The bond Dickerson and Mapp have formed is now extended to their audience. “Having her friendship is a game changer,” Mapp says of Dickerson.
“I don’t know what I would do without her. This space has really given us the security to validate each other’s decisions, like ‘Oh, you want to go on vacation for a week? I got you, I’ll take your child.’”
As the pair supports one another through what they say is “essentially co-parenting,” Their podcast has also laid the foundation for their listeners to support one another by way of the instant messaging app Discord, where they can give advice, set up meet and greets ups, or simply share personal nudes to spread body positivity and build confidence.
“As women, the moment we give birth, we’re supposed to just know what’s right [and have] that maternal instinct,” says Dickerson. “Men are not held to the same standard; it’s just about protecting and providing but now we are living in a day where women are not only nurturing the family but doing a lot of the providing too.”
This coming February, the podcast will host their second retreat, where the women will take 52 of their fans on a spiritual journey in the jungles of Costa Rica. They are then launching their book A Good Mom’s Guide to Bad Choices on Mother’s Day, which is part memoir of their lives but also a prescriptive guide for mom’s navigating both motherhood and womanhood.
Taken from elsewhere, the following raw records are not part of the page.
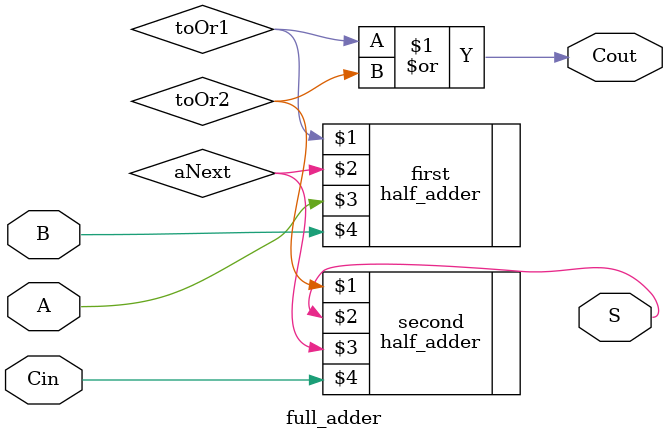
<source format=sv>
module full_adder(output logic Cout, S, input logic A, B , Cin);
  wire toOr1, toOr2, aNext;
  half_adder first(toOr1, aNext, A, B);
  half_adder second(toOr2, S, aNext, Cin);
  assign Cout = toOr1 | toOr2;
endmodule

</source>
They also have a marijuana line, Mama’s Flowers, that is currently in the works in California, and will be opening up their podcast studio in December called Good Good Media.
“I see a lot of myself in them,” says Damon Dash, co-founder of Roc-A-Fella who is friends with Dickerson and Mapp and has made guest appearances on the show. “They’re unapologetic in their business. They know how to make a brand and they understand the different verticals that come with it. They’re intelligent and articulate, they’re a triple threat. A lot of times people present themselves as something they are not to close the deal. They are going to close the deal and you’re going to have to sign on and you’re going to love it or change the fucking channel.”
Even in their liberation and growth, Dickerson and Mapp still question whether or not their choices are “bad.” In a recent Instagram post, Dickerson was transparent about the guilt she felt coming off of tour and home to her daughter who had missed her and began acting out as a way to express her frustration. “I was crying in the carpool line at her school, asking for advice on how to reconnect with her. Someone recommended mommy and me date nights in our community Discord,” Dickerson wrote.
“Building this business with Jamilah there’s been a lot of mom guilt, although the whole brand is about motherhood and removing the shame,” says Dickerson. “I’m still constantly growing and figuring out how to balance everything.” And yet, they push through. “It helps to have a best friend and business partner who’s literally at the same stage as you and you’re unfolding together,” adds Mapp.